You are a contestant in a game show. You choose from three closed boxes. One contains the keys to a car and the other two a picture of a goat. You make a choice. The host opens one of the other doors to reveal – a goat. He taunts you to change the decision. Should you switch to the other closed box?
This is the Monty Hall problem. When the problem was first published in an American magazine in the 1970s, thousands of readers — including professors of statistics — alleged an error.
Consider another problem. One person in a 1,000 suffers from a rare disease. You have been tested randomly for this illness and tested positive.

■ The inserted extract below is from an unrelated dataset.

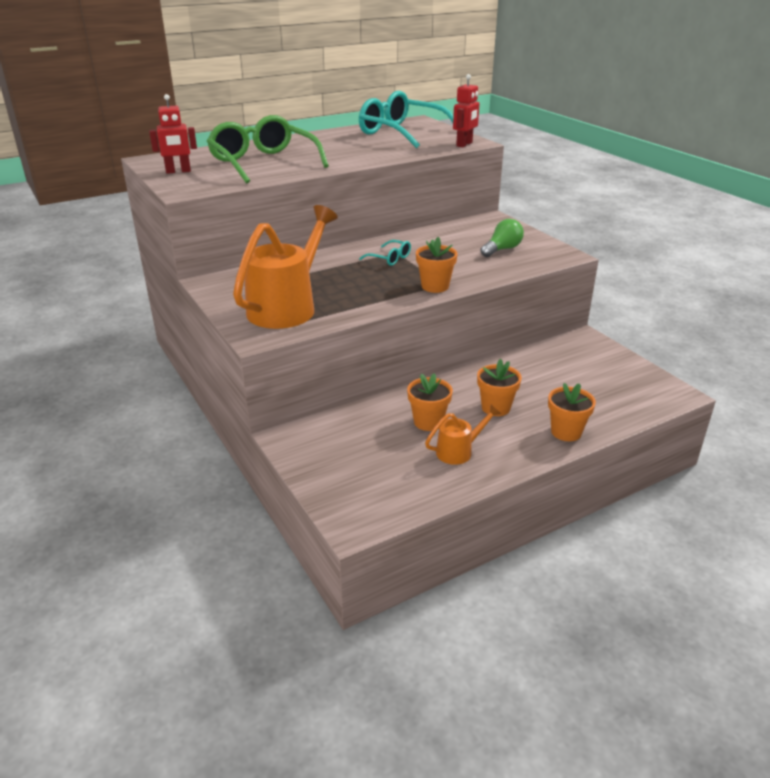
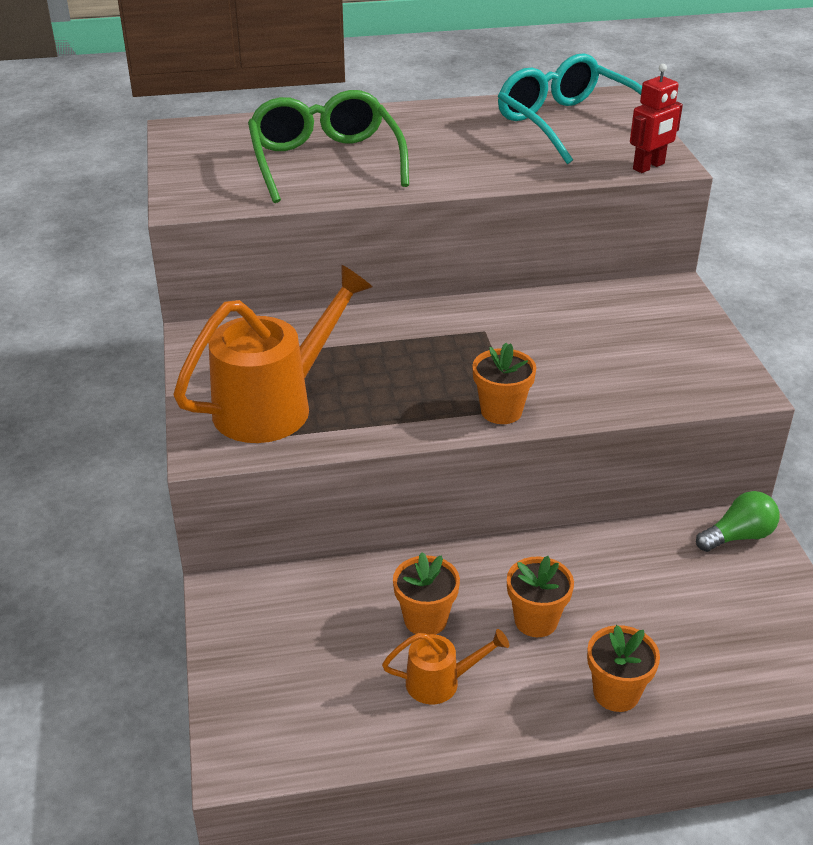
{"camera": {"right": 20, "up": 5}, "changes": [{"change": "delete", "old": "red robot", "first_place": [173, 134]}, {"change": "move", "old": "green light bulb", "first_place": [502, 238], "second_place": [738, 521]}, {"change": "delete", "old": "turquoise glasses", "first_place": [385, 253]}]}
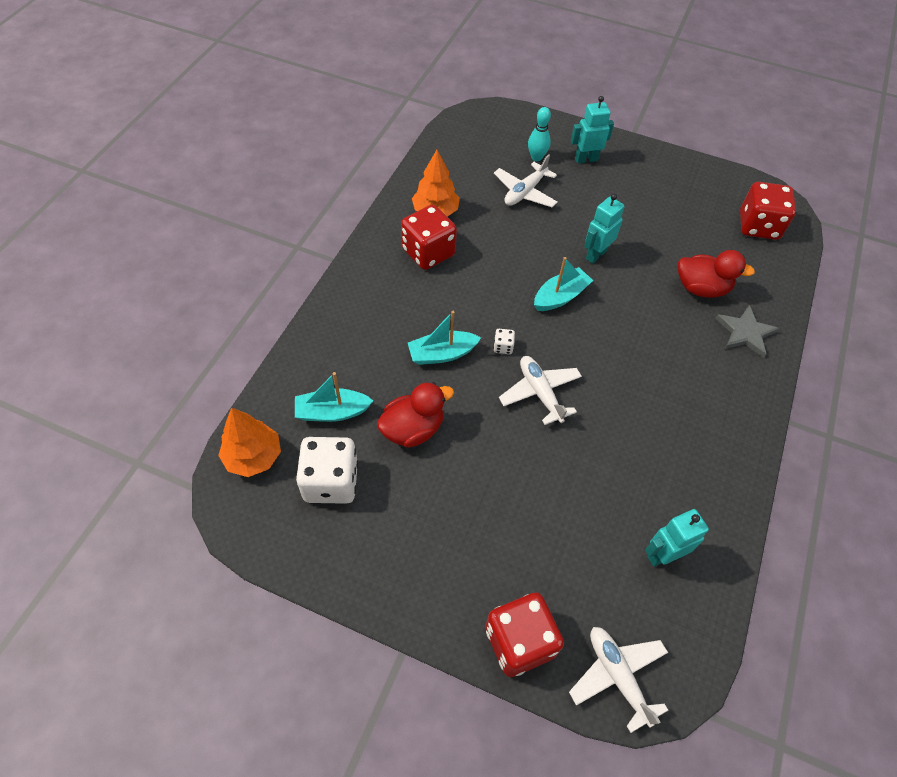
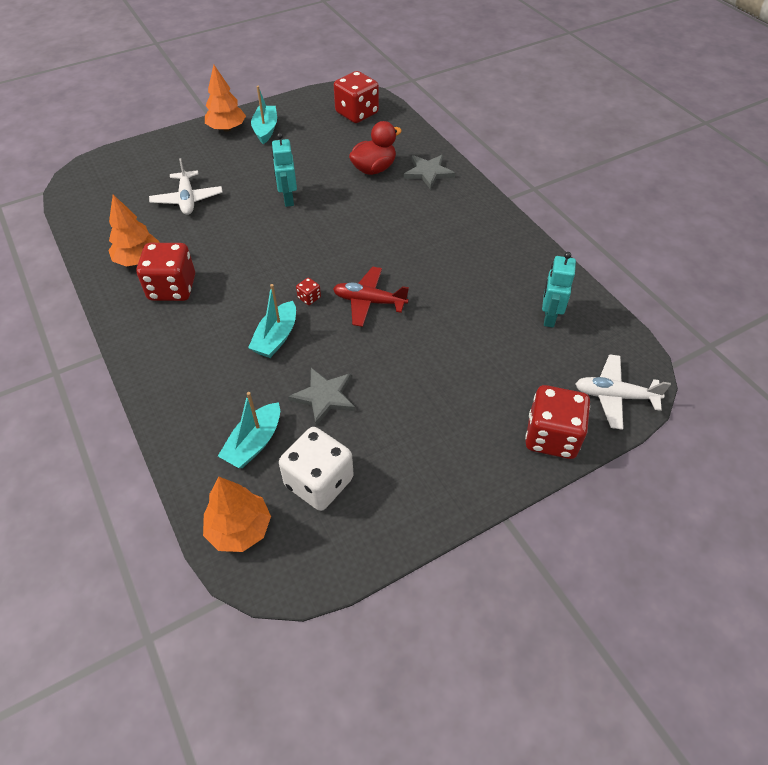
{"camera": {"right": -50, "up": -5}, "changes": [{"change": "delete", "old": "turquoise robot", "first_place": [592, 130]}, {"change": "delete", "old": "turquoise bowling pin", "first_place": [539, 134]}, {"change": "move", "old": "turquoise boat", "first_place": [563, 284], "second_place": [264, 115]}, {"change": "recolor", "old": "white dice", "new": "red dice", "first_place": [504, 341], "second_place": [308, 291]}, {"change": "recolor", "old": "white plane", "new": "red plane", "first_place": [540, 390], "second_place": [371, 297]}, {"change": "replace", "old": "red duck", "new": "grey star", "first_place": [415, 415], "second_place": [321, 397]}, {"change": "insert", "new": "orange tree", "second_place": [225, 98]}]}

The test gives a correct diagnosis in 99 per cent of cases. How likely is it that you have the disease? If you’re much stressed then don’t be. It’s not very likely that you have the disease. In random groups of 1,000 people an average of 10 would display false positives and only one would be correctly diagnosed with the disease.
Suppose that two editors, Amar and Akbar, independently check your manuscript. Amar finds 3 mistakes and Akbar finds 4, and 2 of the mistakes are commonly found. Can you see that we would expect only one unfound error remaining?
These are just some examples of probability problems I found hard. But then, as Stephen Jay Gould said: The human mind did not evolve to deal with probabilities.
And if you’re still scratching your head, the answer to the Monty Hall problem is, yes you should switch.